The U.S. and Mexico, both signatories of United Nations counternarcotics treaties, have cooperated in drug busts and marijuana eradication efforts for decades.
“There is a significant contradiction in current U.S. policy that Mexico and other countries will begin to use as a basis for modifying their own drug policies,” Shirk said.
All that’s to say: It seems unlikely Mexico will legalize marijuana in the near future. Then again, 10 years ago, who would have imagined that today one could go to a pot dispensary in nine states in the U.S. and walk out with legally grown strains like Granddaddy Purple, Bubba Kush or Super Silver Haze?
As to whether legalizing marijuana in Mexico would reduce violence — that’s up for debate.
A 2010 report from the RAND Corporation in Washington, D.C., said legalizing marijuana in California would cut Mexican cartel profits by just 2-4 percent. A 2012 study by the Mexican Institute for Competitiveness concluded the cartels could lose 22-30 percent of revenue in three western states — Colorado, Oregon and Washington — that legalized marijuana.
Cartels still smuggle weed into the U.S. but now there’s been a reverse trend: officials seizing high-quality weed headed southbound at the U.S.-Mexico border. What’s more, Mexican traffickers have shifted their focus to heroin and meth. Competition for those lucrative U.S. markets has helped drive up violence in Mexico, say security analysts and law enforcement.
There are other factors at play, too. New criminal gangs have emerged — which has led citizens to form militias to defend themselves. Their battles have become a major source of violence in Mexico in recent years.
But security analysts believe more of the violence results from Mexico’s strategy to take down top narco bosses, leaving power vacuums and vicious battles to fill them. That’s been especially evident following Mexico’s extradition of Sinaloa cartel leader Joaquín “El Chapo” Guzmán to the U.S. in January 2017.
Legalizing cannabis in Mexico would likely have a dual effect, Shirk said: It could lead to an even bigger growth in the heroin and meth markets, causing yet more violence. But it could also free up Mexican law enforcement to focus on combating harder drugs, as well as preventing and solving violent crimes.
“The overwhelming resources of the state are going to prosecute poor, uneducated, dark-skinned males who possess marijuana. By de-emphasizing their criminalization you would release major government resources which could be used to prosecute serious crimes like homicide and kidnapping,” professor Madrazo said.
But Alejandro Hope, a Mexico security analyst, said police resources have already been redirected away from marijuana crimes.
“There are a lot of reasons for legalization — eliminating a source of extortion, eliminating police corruption. But reducing homicides is probably not a big one.”
While the push to legalize marijuana may take years to materialize — if ever — the tourism secretary’s comments had an immediate impact in Mexico in one major way: the race for the presidential election in July.

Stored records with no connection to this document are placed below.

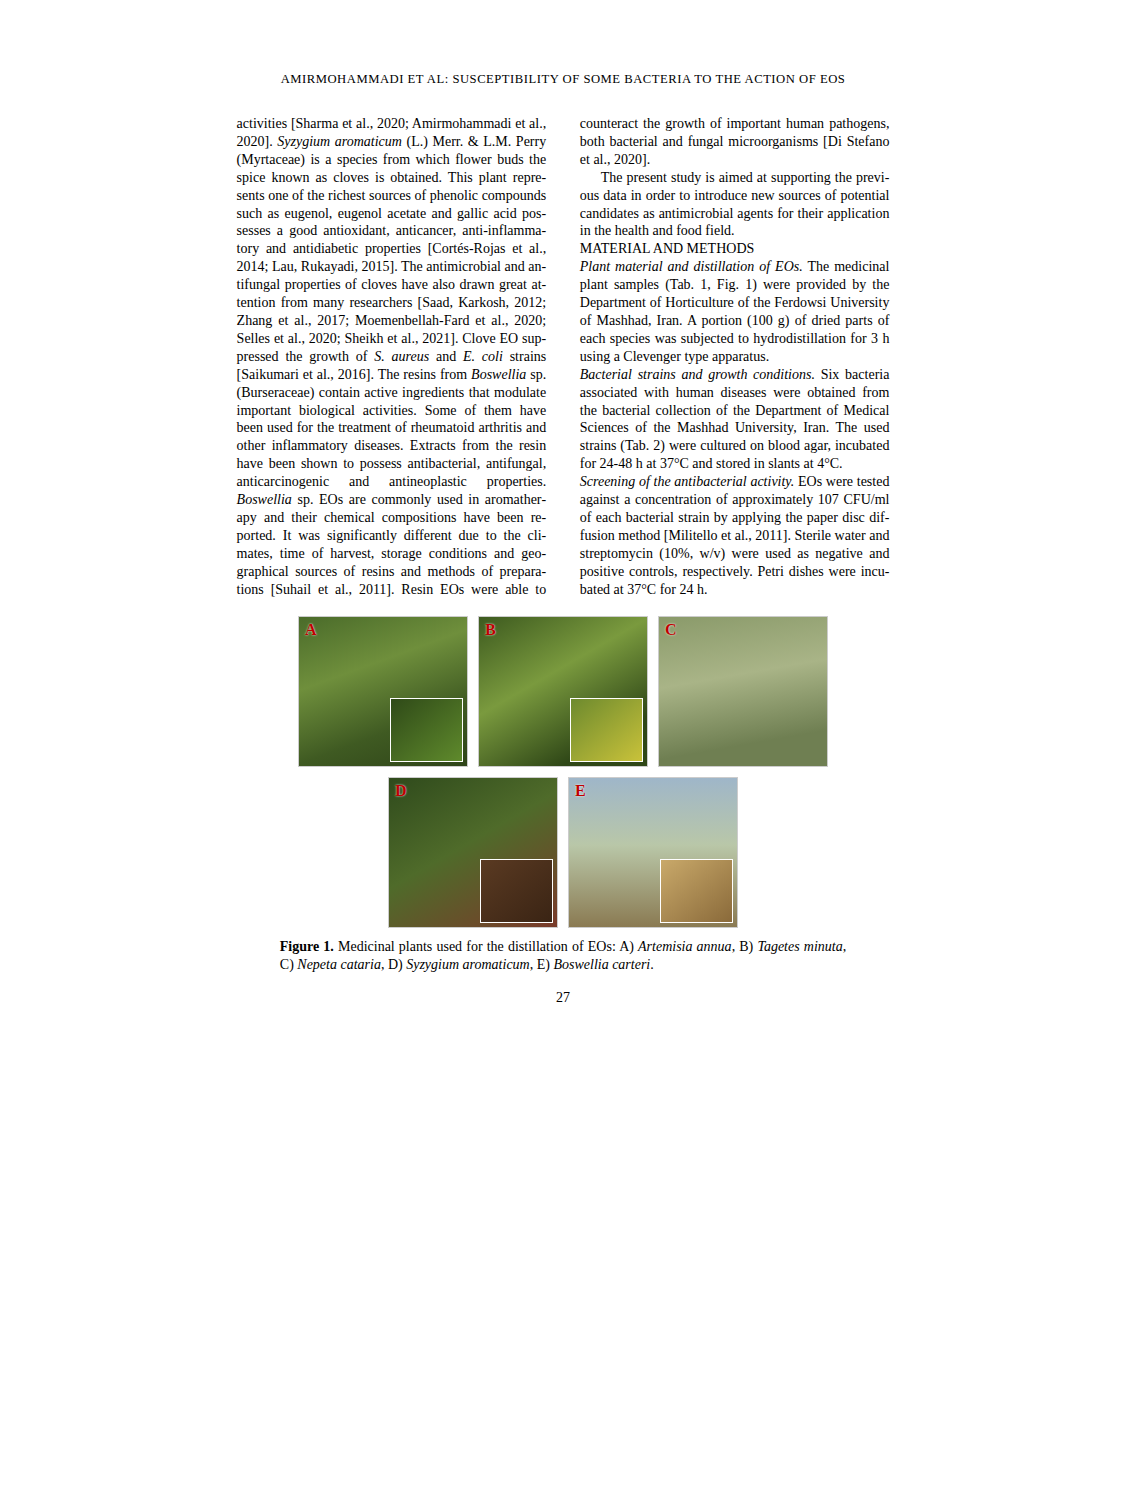Amirmohammadi et al: Susceptibility of some bacteria to the action of EOs
activities [Sharma et al., 2020; Amirmohammadi et al., 2020]. Syzygium aromaticum (L.) Merr. & L.M. Perry (Myrtaceae) is a species from which flower buds the spice known as cloves is obtained. This plant represents one of the richest sources of phenolic compounds such as eugenol, eugenol acetate and gallic acid possesses a good antioxidant, anticancer, anti-inflammatory and antidiabetic properties [Cortés-Rojas et al., 2014; Lau, Rukayadi, 2015]. The antimicrobial and antifungal properties of cloves have also drawn great attention from many researchers [Saad, Karkosh, 2012; Zhang et al., 2017; Moemenbellah-Fard et al., 2020; Selles et al., 2020; Sheikh et al., 2021]. Clove EO suppressed the growth of S. aureus and E. coli strains [Saikumari et al., 2016]. The resins from Boswellia sp. (Burseraceae) contain active ingredients that modulate important biological activities. Some of them have been used for the treatment of rheumatoid arthritis and other inflammatory diseases. Extracts from the resin have been shown to possess antibacterial, antifungal, anticarcinogenic and antineoplastic properties. Boswellia sp. EOs are commonly used in aromatherapy and their chemical compositions have been reported. It was significantly different due to the climates, time of harvest, storage conditions and geographical sources of resins and methods of preparations [Suhail et al., 2011]. Resin EOs were able to counteract the growth of important human pathogens, both bacterial and fungal microorganisms [Di Stefano et al., 2020].
The present study is aimed at supporting the previous data in order to introduce new sources of potential candidates as antimicrobial agents for their application in the health and food field.
MATERIAL AND METHODS
Plant material and distillation of EOs. The medicinal plant samples (Tab. 1, Fig. 1) were provided by the Department of Horticulture of the Ferdowsi University of Mashhad, Iran. A portion (100 g) of dried parts of each species was subjected to hydrodistillation for 3 h using a Clevenger type apparatus.
Bacterial strains and growth conditions. Six bacteria associated with human diseases were obtained from the bacterial collection of the Department of Medical Sciences of the Mashhad University, Iran. The used strains (Tab. 2) were cultured on blood agar, incubated for 24-48 h at 37°C and stored in slants at 4°C.
Screening of the antibacterial activity. EOs were tested against a concentration of approximately 107 CFU/ml of each bacterial strain by applying the paper disc diffusion method [Militello et al., 2011]. Sterile water and streptomycin (10%, w/v) were used as negative and positive controls, respectively. Petri dishes were incubated at 37°C for 24 h.
A
B
C
D
E
Figure 1. Medicinal plants used for the distillation of EOs: A) Artemisia annua, B) Tagetes minuta, C) Nepeta cataria, D) Syzygium aromaticum, E) Boswellia carteri.
27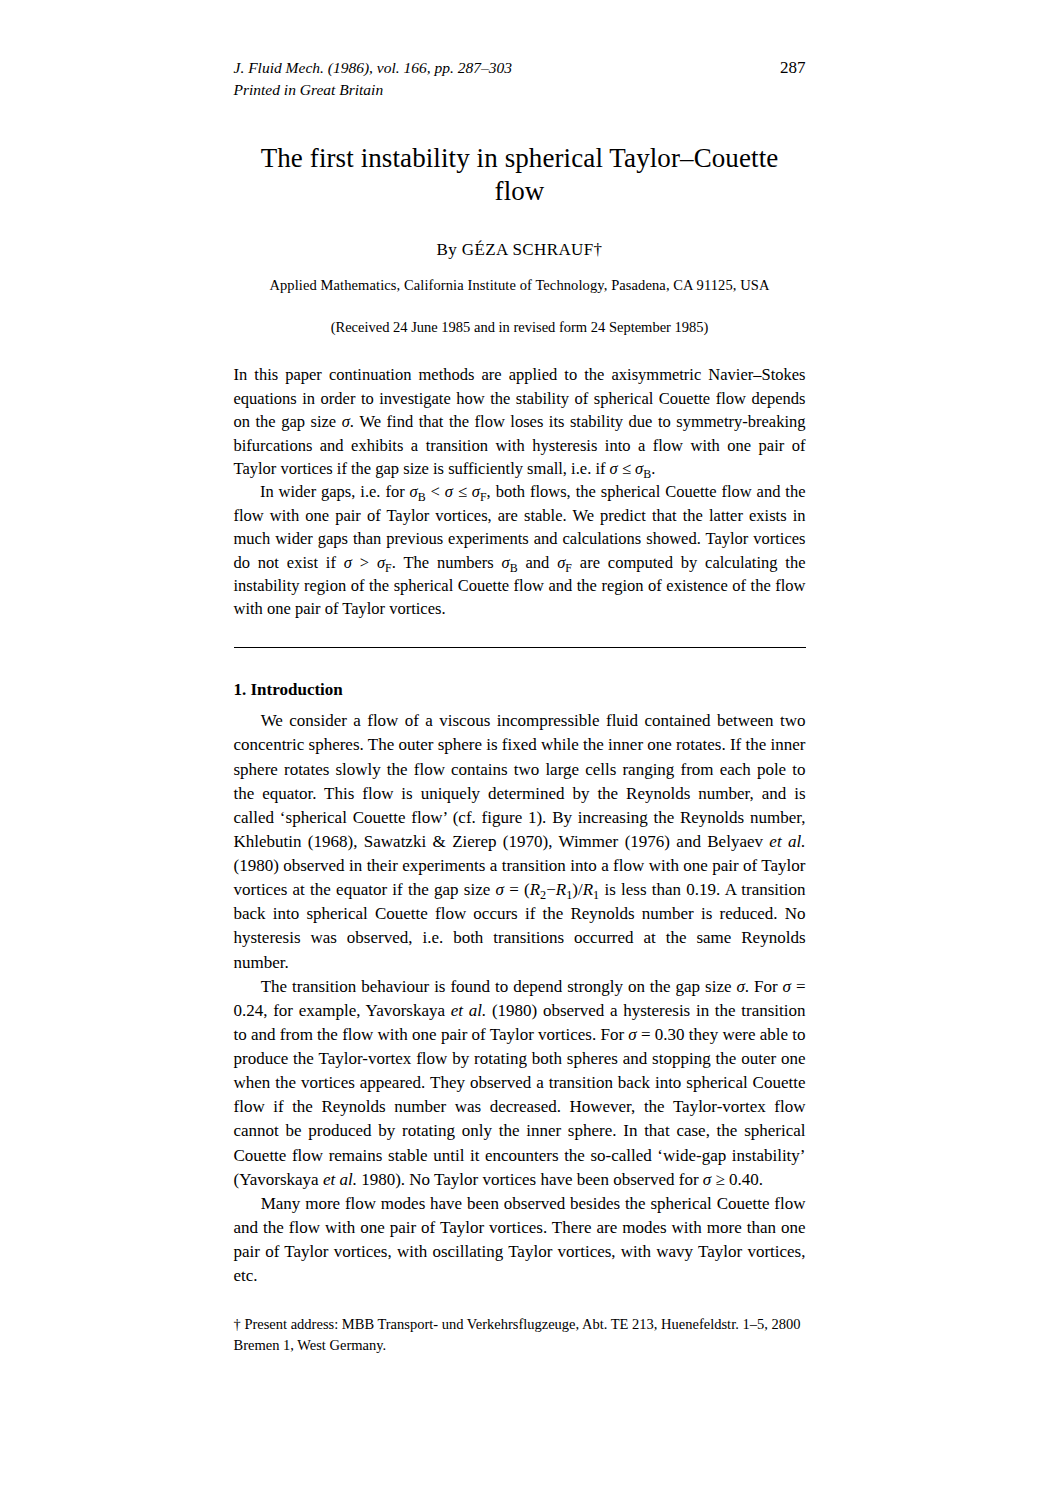J. Fluid Mech. (1986), vol. 166, pp. 287–303
Printed in Great Britain
287
The first instability in spherical Taylor–Couette
flow
By GÉZA SCHRAUF†
Applied Mathematics, California Institute of Technology, Pasadena, CA 91125, USA
(Received 24 June 1985 and in revised form 24 September 1985)
In this paper continuation methods are applied to the axisymmetric Navier–Stokes equations in order to investigate how the stability of spherical Couette flow depends on the gap size σ. We find that the flow loses its stability due to symmetry-breaking bifurcations and exhibits a transition with hysteresis into a flow with one pair of Taylor vortices if the gap size is sufficiently small, i.e. if σ ≤ σB.
In wider gaps, i.e. for σB < σ ≤ σF, both flows, the spherical Couette flow and the flow with one pair of Taylor vortices, are stable. We predict that the latter exists in much wider gaps than previous experiments and calculations showed. Taylor vortices do not exist if σ > σF. The numbers σB and σF are computed by calculating the instability region of the spherical Couette flow and the region of existence of the flow with one pair of Taylor vortices.
1. Introduction
We consider a flow of a viscous incompressible fluid contained between two concentric spheres. The outer sphere is fixed while the inner one rotates. If the inner sphere rotates slowly the flow contains two large cells ranging from each pole to the equator. This flow is uniquely determined by the Reynolds number, and is called ‘spherical Couette flow’ (cf. figure 1). By increasing the Reynolds number, Khlebutin (1968), Sawatzki & Zierep (1970), Wimmer (1976) and Belyaev et al. (1980) observed in their experiments a transition into a flow with one pair of Taylor vortices at the equator if the gap size σ = (R2−R1)/R1 is less than 0.19. A transition back into spherical Couette flow occurs if the Reynolds number is reduced. No hysteresis was observed, i.e. both transitions occurred at the same Reynolds number.
The transition behaviour is found to depend strongly on the gap size σ. For σ = 0.24, for example, Yavorskaya et al. (1980) observed a hysteresis in the transition to and from the flow with one pair of Taylor vortices. For σ = 0.30 they were able to produce the Taylor-vortex flow by rotating both spheres and stopping the outer one when the vortices appeared. They observed a transition back into spherical Couette flow if the Reynolds number was decreased. However, the Taylor-vortex flow cannot be produced by rotating only the inner sphere. In that case, the spherical Couette flow remains stable until it encounters the so-called ‘wide-gap instability’ (Yavorskaya et al. 1980). No Taylor vortices have been observed for σ ≥ 0.40.
Many more flow modes have been observed besides the spherical Couette flow and the flow with one pair of Taylor vortices. There are modes with more than one pair of Taylor vortices, with oscillating Taylor vortices, with wavy Taylor vortices, etc.
† Present address: MBB Transport- und Verkehrsflugzeuge, Abt. TE 213, Huenefeldstr. 1–5, 2800 Bremen 1, West Germany.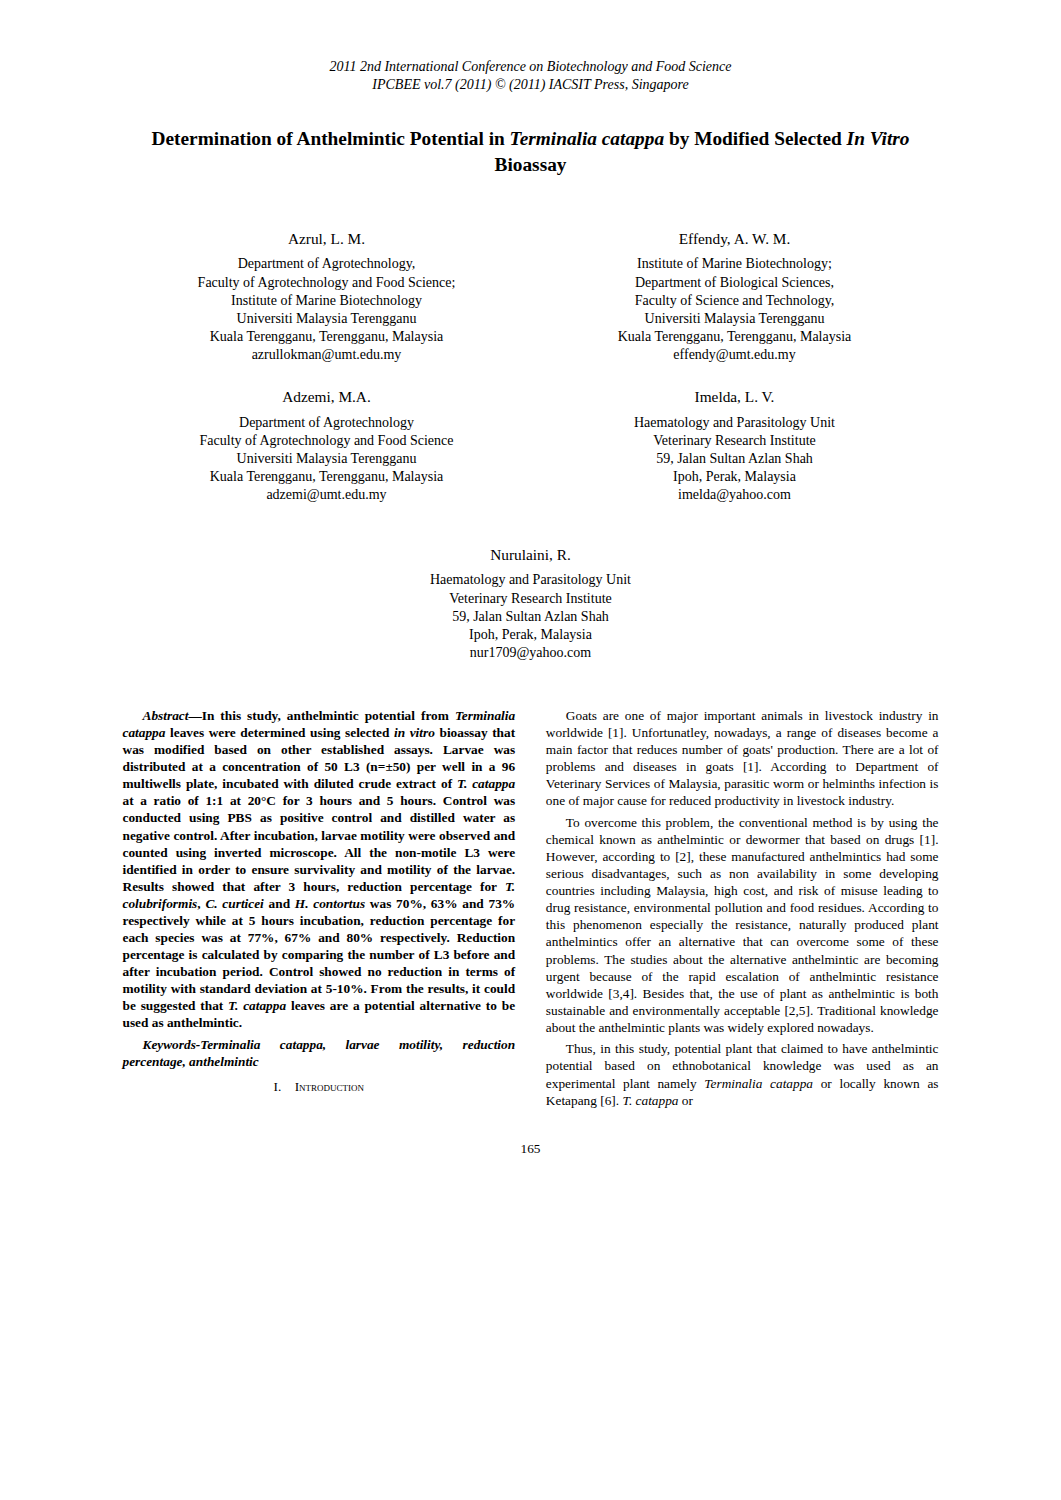2011 2nd International Conference on Biotechnology and Food Science
IPCBEE vol.7 (2011) © (2011) IACSIT Press, Singapore
Determination of Anthelmintic Potential in Terminalia catappa by Modified Selected In Vitro Bioassay
| Azrul, L. M. Department of Agrotechnology, Faculty of Agrotechnology and Food Science; Institute of Marine Biotechnology Universiti Malaysia Terengganu Kuala Terengganu, Terengganu, Malaysia azrullokman@umt.edu.my | Effendy, A. W. M. Institute of Marine Biotechnology; Department of Biological Sciences, Faculty of Science and Technology, Universiti Malaysia Terengganu Kuala Terengganu, Terengganu, Malaysia effendy@umt.edu.my |
| Adzemi, M.A. Department of Agrotechnology Faculty of Agrotechnology and Food Science Universiti Malaysia Terengganu Kuala Terengganu, Terengganu, Malaysia adzemi@umt.edu.my | Imelda, L. V. Haematology and Parasitology Unit Veterinary Research Institute 59, Jalan Sultan Azlan Shah Ipoh, Perak, Malaysia imelda@yahoo.com |
Nurulaini, R.
Haematology and Parasitology Unit
Veterinary Research Institute
59, Jalan Sultan Azlan Shah
Ipoh, Perak, Malaysia
nur1709@yahoo.com
Abstract—In this study, anthelmintic potential from Terminalia catappa leaves were determined using selected in vitro bioassay that was modified based on other established assays. Larvae was distributed at a concentration of 50 L3 (n=±50) per well in a 96 multiwells plate, incubated with diluted crude extract of T. catappa at a ratio of 1:1 at 20°C for 3 hours and 5 hours. Control was conducted using PBS as positive control and distilled water as negative control. After incubation, larvae motility were observed and counted using inverted microscope. All the non-motile L3 were identified in order to ensure survivality and motility of the larvae. Results showed that after 3 hours, reduction percentage for T. colubriformis, C. curticei and H. contortus was 70%, 63% and 73% respectively while at 5 hours incubation, reduction percentage for each species was at 77%, 67% and 80% respectively. Reduction percentage is calculated by comparing the number of L3 before and after incubation period. Control showed no reduction in terms of motility with standard deviation at 5-10%. From the results, it could be suggested that T. catappa leaves are a potential alternative to be used as anthelmintic.
Keywords-Terminalia catappa, larvae motility, reduction percentage, anthelmintic
I. Introduction
Goats are one of major important animals in livestock industry in worldwide [1]. Unfortunatley, nowadays, a range of diseases become a main factor that reduces number of goats' production. There are a lot of problems and diseases in goats [1]. According to Department of Veterinary Services of Malaysia, parasitic worm or helminths infection is one of major cause for reduced productivity in livestock industry.
To overcome this problem, the conventional method is by using the chemical known as anthelmintic or dewormer that based on drugs [1]. However, according to [2], these manufactured anthelmintics had some serious disadvantages, such as non availability in some developing countries including Malaysia, high cost, and risk of misuse leading to drug resistance, environmental pollution and food residues. According to this phenomenon especially the resistance, naturally produced plant anthelmintics offer an alternative that can overcome some of these problems. The studies about the alternative anthelmintic are becoming urgent because of the rapid escalation of anthelmintic resistance worldwide [3,4]. Besides that, the use of plant as anthelmintic is both sustainable and environmentally acceptable [2,5]. Traditional knowledge about the anthelmintic plants was widely explored nowadays.
Thus, in this study, potential plant that claimed to have anthelmintic potential based on ethnobotanical knowledge was used as an experimental plant namely Terminalia catappa or locally known as Ketapang [6]. T. catappa or
165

It instantly became a topic of debate, and all of the leading presidential candidates were asked whether or not they support legalization. So far, none has, including leftist Andres Manuel López Obrador, who is leading in the polls.
Lisa Sánchez, drug policy director of Mexico United Against Crime, which supports legalizing marijuana, said she found the timing of De la Madrid’s comments “shady” given the political context. Even so, she wasn’t complaining.
“The minister is providing the general public with the right arguments,” Sánchez said. “The public debate about this is going to happen sooner rather than later.”